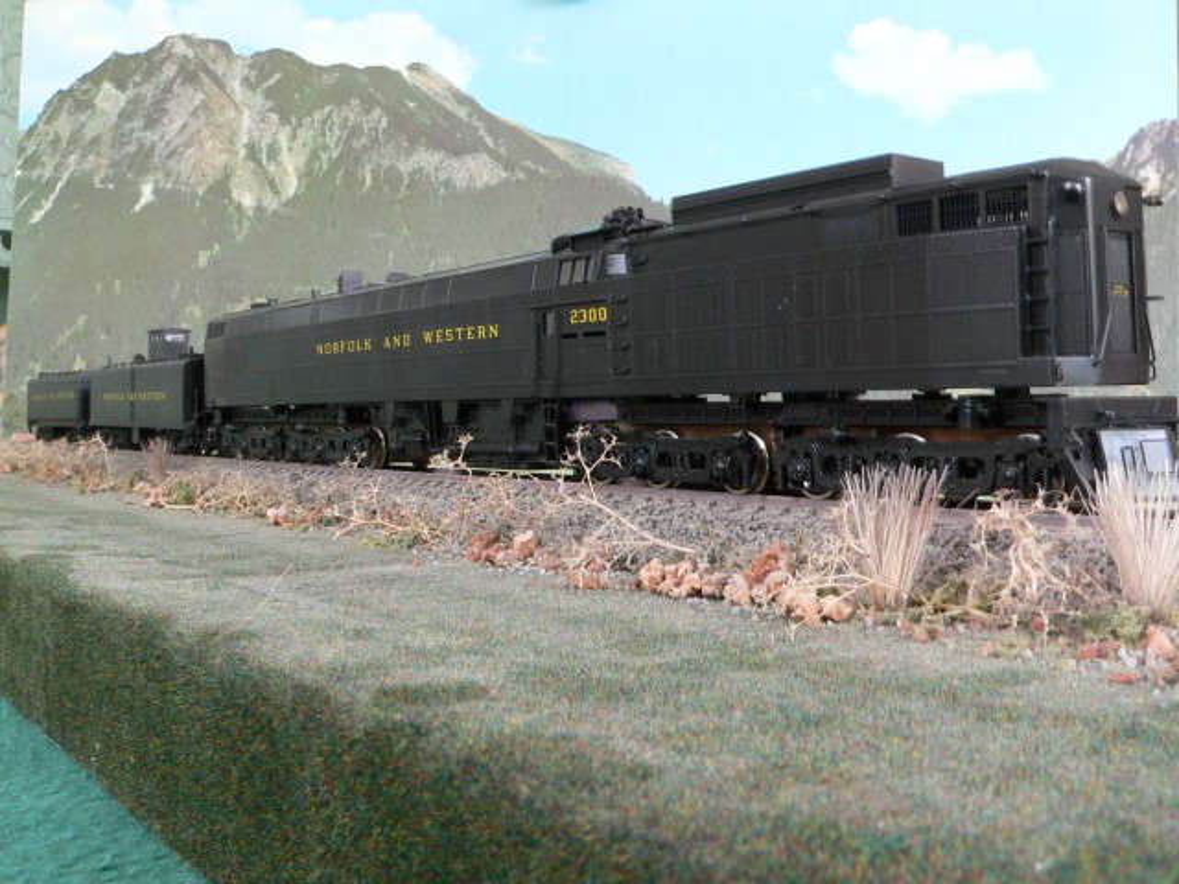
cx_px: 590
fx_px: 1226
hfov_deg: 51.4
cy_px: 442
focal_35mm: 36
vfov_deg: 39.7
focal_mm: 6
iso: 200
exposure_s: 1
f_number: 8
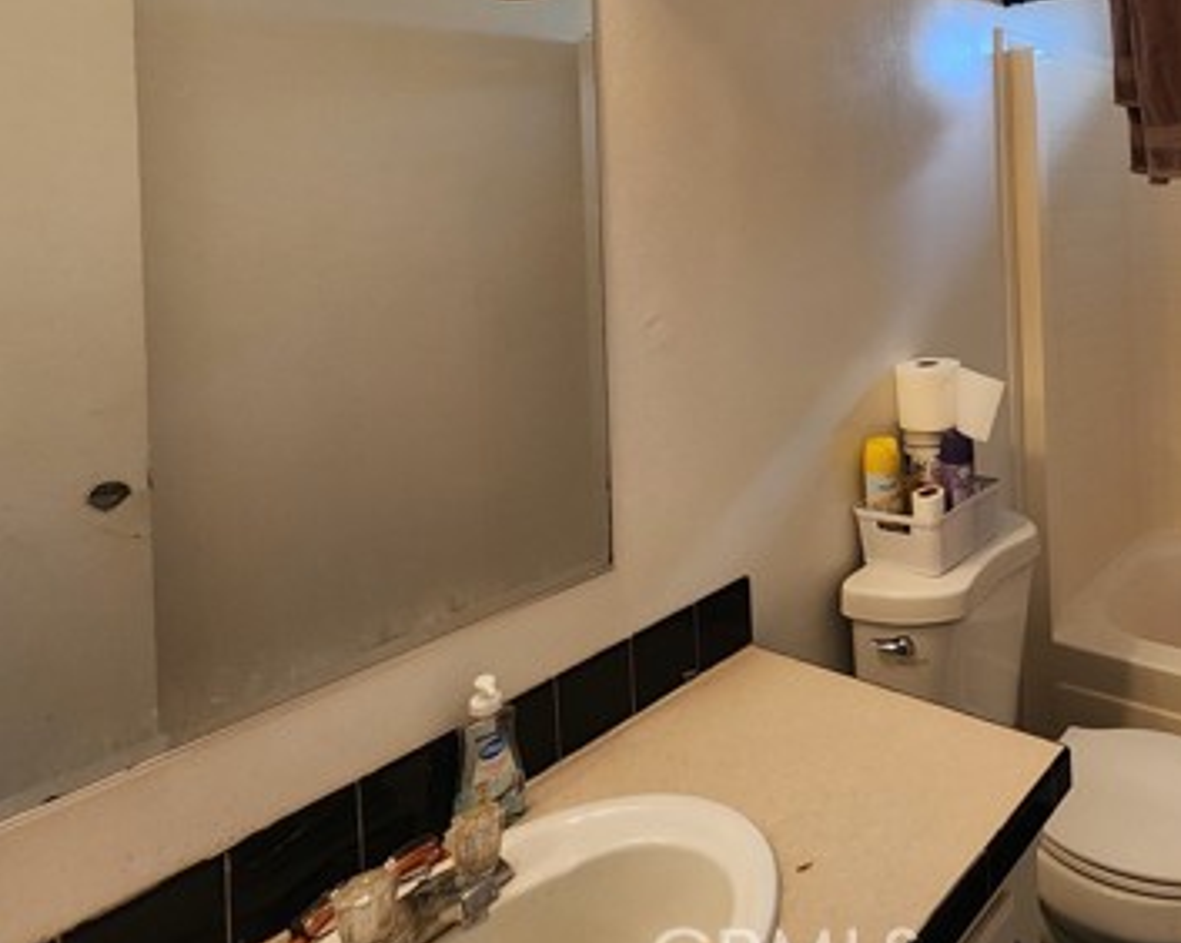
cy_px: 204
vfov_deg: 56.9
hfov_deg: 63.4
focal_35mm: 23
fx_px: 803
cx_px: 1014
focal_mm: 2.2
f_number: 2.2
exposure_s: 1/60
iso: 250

● ● ● ● ●

Would you output the data above exactly as written, but with no images?

Result of this exercise:
cx_px: 590
fx_px: 1226
hfov_deg: 51.4
cy_px: 442
focal_35mm: 36
vfov_deg: 39.7
focal_mm: 6
iso: 200
exposure_s: 1
f_number: 8
cy_px: 204
vfov_deg: 56.9
hfov_deg: 63.4
focal_35mm: 23
fx_px: 803
cx_px: 1014
focal_mm: 2.2
f_number: 2.2
exposure_s: 1/60
iso: 250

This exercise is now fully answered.